# Soloist or Soloist Team



## TP_Mantis (Jan 20, 2009)

Hello all,

I hear all this talk of the Soloist Team but I only see Soloist on the bike.
Is there a difference between a Soloist and a Soloist Team? Or two names for the same thing?


----------



## Quixote (Aug 26, 2008)

The Soloist Team is aluminum. It's fantastic, without question, one of the best aluminum bikes out there. It is currently being sold as the S1.

The "Soloist" you're refering to is probably the SLC, Soloist carbon. It is also a wicked bike. It's been slightly redesigned for 2009 (new cable routing) and is called the S2.


----------



## TP_Mantis (Jan 20, 2009)

Well My "Soloist" is aluminum and i do not see anywhere on the bike where it says "Soloist Team"

### Problem set
1. Answer these questions using the thread about the Soloist and Soloist Team bikes:
(a) Under what name is the Soloist Team currently being sold?
(b) What change was made to the carbon Soloist for 2009?
(c) What material is TP_Mantis's own "Soloist" made of?
2. Continue the forum thread about the Soloist and Soloist Team bikes from where it stops.
The listing that comes next is separate material and has no connection to the thread about the Soloist bikes.

### Provided data
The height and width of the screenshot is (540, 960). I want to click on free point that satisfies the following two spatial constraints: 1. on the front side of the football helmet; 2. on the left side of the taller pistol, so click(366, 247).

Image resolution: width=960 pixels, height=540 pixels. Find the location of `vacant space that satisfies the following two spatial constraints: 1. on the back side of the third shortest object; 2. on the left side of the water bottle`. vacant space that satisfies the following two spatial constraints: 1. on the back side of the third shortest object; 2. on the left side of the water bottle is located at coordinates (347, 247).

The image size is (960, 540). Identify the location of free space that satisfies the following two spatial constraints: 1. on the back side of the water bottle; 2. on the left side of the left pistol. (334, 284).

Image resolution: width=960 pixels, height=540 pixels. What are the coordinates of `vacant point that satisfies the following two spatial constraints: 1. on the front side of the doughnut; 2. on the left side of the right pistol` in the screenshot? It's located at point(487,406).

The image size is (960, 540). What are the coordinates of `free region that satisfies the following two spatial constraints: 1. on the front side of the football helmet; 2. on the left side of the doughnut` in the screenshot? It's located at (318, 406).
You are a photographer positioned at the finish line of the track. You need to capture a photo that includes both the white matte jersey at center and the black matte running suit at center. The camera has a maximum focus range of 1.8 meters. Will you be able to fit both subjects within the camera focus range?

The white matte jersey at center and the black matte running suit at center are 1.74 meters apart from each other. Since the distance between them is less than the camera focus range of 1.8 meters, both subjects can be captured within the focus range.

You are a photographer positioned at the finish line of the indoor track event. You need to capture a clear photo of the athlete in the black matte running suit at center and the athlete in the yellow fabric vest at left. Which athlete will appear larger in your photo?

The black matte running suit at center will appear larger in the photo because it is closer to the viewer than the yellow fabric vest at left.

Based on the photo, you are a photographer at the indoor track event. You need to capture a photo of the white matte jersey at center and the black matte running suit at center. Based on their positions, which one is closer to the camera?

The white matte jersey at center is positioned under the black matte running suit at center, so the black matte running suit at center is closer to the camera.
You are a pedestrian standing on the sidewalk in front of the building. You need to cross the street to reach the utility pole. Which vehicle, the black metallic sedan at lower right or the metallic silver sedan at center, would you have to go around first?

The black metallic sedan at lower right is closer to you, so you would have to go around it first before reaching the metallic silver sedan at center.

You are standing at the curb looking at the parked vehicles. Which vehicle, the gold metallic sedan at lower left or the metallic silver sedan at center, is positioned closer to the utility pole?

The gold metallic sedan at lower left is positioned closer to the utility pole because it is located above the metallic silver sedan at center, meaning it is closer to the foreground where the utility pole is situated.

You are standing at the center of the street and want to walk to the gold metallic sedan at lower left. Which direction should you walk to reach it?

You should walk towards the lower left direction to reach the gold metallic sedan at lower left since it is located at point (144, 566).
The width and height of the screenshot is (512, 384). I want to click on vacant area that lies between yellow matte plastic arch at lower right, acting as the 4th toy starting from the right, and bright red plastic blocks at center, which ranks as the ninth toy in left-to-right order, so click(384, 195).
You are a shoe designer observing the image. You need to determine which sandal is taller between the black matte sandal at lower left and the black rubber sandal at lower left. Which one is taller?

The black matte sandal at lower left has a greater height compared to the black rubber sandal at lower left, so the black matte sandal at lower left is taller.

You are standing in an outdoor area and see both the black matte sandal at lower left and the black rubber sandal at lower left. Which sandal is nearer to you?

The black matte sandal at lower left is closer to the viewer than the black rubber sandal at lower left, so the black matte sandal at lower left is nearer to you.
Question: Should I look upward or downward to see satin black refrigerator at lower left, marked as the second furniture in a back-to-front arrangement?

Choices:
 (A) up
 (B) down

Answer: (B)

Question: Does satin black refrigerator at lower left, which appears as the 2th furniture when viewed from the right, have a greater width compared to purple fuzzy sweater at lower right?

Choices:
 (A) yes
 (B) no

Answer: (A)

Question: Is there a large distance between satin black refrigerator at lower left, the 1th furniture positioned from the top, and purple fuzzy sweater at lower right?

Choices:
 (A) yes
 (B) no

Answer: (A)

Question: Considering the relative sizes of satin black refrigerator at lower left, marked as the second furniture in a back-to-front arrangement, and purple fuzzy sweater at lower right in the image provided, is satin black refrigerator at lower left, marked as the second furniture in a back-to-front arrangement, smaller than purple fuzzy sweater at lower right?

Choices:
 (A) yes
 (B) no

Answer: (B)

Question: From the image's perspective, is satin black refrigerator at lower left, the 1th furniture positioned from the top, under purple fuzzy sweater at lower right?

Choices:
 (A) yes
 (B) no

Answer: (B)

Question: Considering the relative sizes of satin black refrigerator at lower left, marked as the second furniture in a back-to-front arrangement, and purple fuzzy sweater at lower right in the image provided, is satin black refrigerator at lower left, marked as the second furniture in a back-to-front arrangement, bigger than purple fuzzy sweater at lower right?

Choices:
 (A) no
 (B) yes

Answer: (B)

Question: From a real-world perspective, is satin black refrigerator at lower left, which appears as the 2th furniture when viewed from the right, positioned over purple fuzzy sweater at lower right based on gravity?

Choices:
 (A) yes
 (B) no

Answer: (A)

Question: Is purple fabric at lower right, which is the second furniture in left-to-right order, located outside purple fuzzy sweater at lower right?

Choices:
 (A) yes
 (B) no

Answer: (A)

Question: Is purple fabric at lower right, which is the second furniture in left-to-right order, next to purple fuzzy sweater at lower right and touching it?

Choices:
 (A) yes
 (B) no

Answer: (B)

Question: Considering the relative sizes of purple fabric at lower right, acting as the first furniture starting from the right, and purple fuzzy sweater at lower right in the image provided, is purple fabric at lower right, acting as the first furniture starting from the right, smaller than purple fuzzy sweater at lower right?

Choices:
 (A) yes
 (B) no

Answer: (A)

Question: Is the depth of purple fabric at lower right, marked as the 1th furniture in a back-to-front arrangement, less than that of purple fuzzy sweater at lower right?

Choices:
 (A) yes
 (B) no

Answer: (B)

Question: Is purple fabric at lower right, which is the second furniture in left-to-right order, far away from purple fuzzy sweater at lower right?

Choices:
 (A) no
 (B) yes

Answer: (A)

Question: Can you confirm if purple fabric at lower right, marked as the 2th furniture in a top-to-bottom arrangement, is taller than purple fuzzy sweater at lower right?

### Task answers
1.
(a) The S1.
(b) It got new cable routing.
(c) Aluminum.

2.
Not a big concern as i love the bike, was more curious as to the naming convention.


----------



## Quixote (Aug 26, 2008)

TP_Mantis said:


> Well My "Soloist" is aluminum and i do not see anywhere on the bike where it says "Soloist Team"
> Not a big concern as i love the bike, was more curious as to the naming convention.


True, the Soloist Team only has "Soloist" on the seatstays. 
http://www.competitivecyclist.com/road-bikes/frame/2008-cerv%E9lo-soloist-team-3599.html

The SLC says "Soloist carbon" on the stays.

So, to directly answer the OP, No, there is no such distinction between "soloist" and "soloist team."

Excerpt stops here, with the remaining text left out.